January 22, 2024
Posted: November 24, 2023 7:34 am
It could be a messy trip home from the holiday weekend for those in the Midwest as a winter storm bears down on the nation’s heartland. Here is what you need to know about the forecast over the next few days.
Storm Advances from Rockies into the Midwest
The winter storm that is currently unleashing up to two feet of snow in some portions of the Rocky Mountains is going to make its way across the Plains and the Midwest this weekend, complicating travel at the tail end of the holiday. In addition, the Great Lakes is bracing for what is predicted to be the first major lake-effect snow event of the season heading into the early part of next week.
While this weather maker will do the most damage across the Rockies, it will also bring in enough moisture from the Gulf of Mexico to create a swath of accumulating snow stretching from Kansas and up into Michigan as it advances to the east.
You can expect the most snow to fall across portions of central Kansas beginning Saturday morning. An isolated zone could pick up 6 – 12 inches while the state’s metro areas of Wichita, Kansas City, and Topeka will see snowfall in the range of 1 to 3 inches.
The bulk of the snow will not fire up until after the sun sets on Saturday. This means that temperatures will be cold enough to create slippery roads. The mercury will fall into the upper teens in some parts of the storm’s impact zones, translating to widespread icy roads late Saturday and into Sunday.
Snow Lines Moves to the East on Sunday
The system will continue to push to the east on Sunday, bringing an inch or two of accumulation to a zone from Illinois and into southern Wisconsin and the Lower Peninsula of Michigan. The northwestern corner of Ohio and northern Indiana will also likely see the flakes fly.
The good news is that the temperatures are forecast to be slightly warmer in this part of the U.S., meaning that the majority of the snow will melt when it makes contact with the roads. However, forecasters caution that some slippery spots may develop, particularly on bridges and other elevated surfaces. The snow will also create poor visibility on the roadways just in time for the busy rush home on Sunday.
Air travelers may see delays due to the necessity of de-icing operations. Be sure to check your flight before heading out to the airport.
The southern Plains and the mid-Mississippi Valley is expected to see the moisture fall primarily as rain. Areas around Interstate 70 across the Ohio Valley could experience a mix of rain, wet snow, and sleet, depending on the temperatures at the time that the moisture arrives.

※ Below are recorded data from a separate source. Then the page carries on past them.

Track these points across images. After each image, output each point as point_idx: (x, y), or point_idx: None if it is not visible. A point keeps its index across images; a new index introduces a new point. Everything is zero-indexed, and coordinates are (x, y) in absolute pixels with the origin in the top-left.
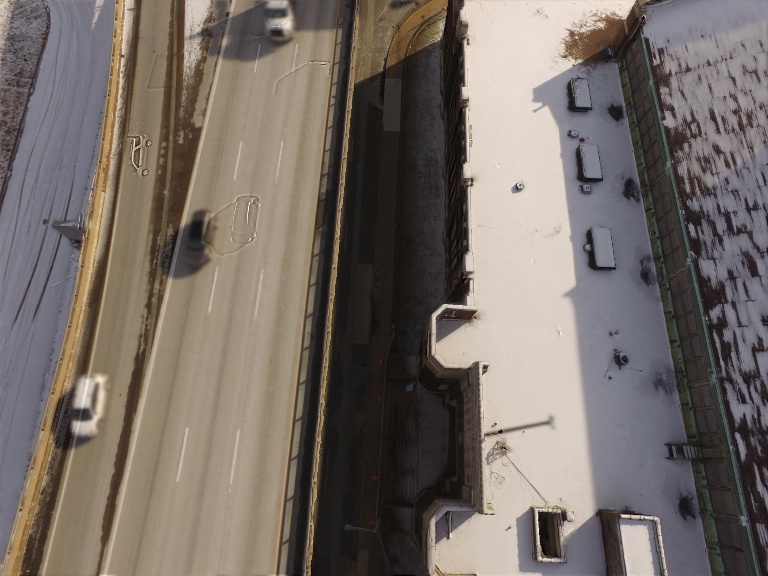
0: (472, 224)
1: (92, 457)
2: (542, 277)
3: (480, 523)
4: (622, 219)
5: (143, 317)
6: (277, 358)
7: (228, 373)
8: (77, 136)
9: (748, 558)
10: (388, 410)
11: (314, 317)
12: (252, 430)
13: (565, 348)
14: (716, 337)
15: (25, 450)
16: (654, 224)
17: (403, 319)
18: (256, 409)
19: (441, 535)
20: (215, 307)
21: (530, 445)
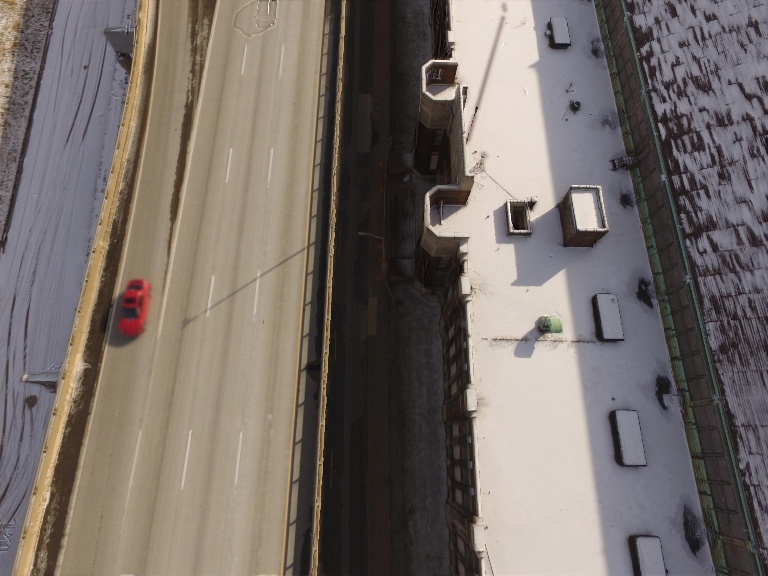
0: (453, 20)
1: (157, 169)
2: (511, 55)
3: (465, 215)
4: (576, 14)
5: (189, 79)
6: (299, 102)
7: (261, 113)
8: (107, 1)
9: (667, 204)
10: (389, 198)
11: (327, 75)
12: (283, 148)
13: (530, 101)
14: (645, 65)
15: (85, 235)
16: (602, 14)
17: (399, 133)
18: (285, 135)
19: (435, 223)
20: (247, 70)
21: (503, 165)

Falling temperatures late Sunday and into Monday could cause some of the wet spots to freeze overnight. Motorists heading out for the early Monday morning commute will want to be aware of potential travel spots.
Lake-Effect Snow in the Forecast
This winter storm is predicted to merge with another system brewing near New England and a third storm that is coming down from southern Canada to bring in much colder air across the Upper Midwest. Strong winds will accompany this blast of cold air, setting the stage for a lake-effect snow event.
Winds are predicted to hit between 35 and 45 mph around the Great Lakes region on Monday and Tuesday. Winds of this magnitude will likely produce overwash across the windward shorelines.
This cold air moving over the warmer waters of the Great Lakes is forecast to trigger the first major lake-effect weather event of the season. Locally heavy snow is on the horizon early in the week for portions of northern Wisconsin and northern Michigan, stretching into the western and northern Lower Peninsula of Michigan. Other areas that may see these lake-effect snow bands include northeastern Ohio, northwestern Indiana, northwestern Pennsylvania, and the central, western, and northern areas of New York state.
Those in the target area should prepare for up to 2 inches of snow per hour, producing whiteout conditions. Blowing and drifting snow is also a possibility in the hardest-hit areas. The lake-effect snow is expected to begin to churn up late Sunday in the Midwest before moving to the eastern portion of the Great Lakes over the next few days.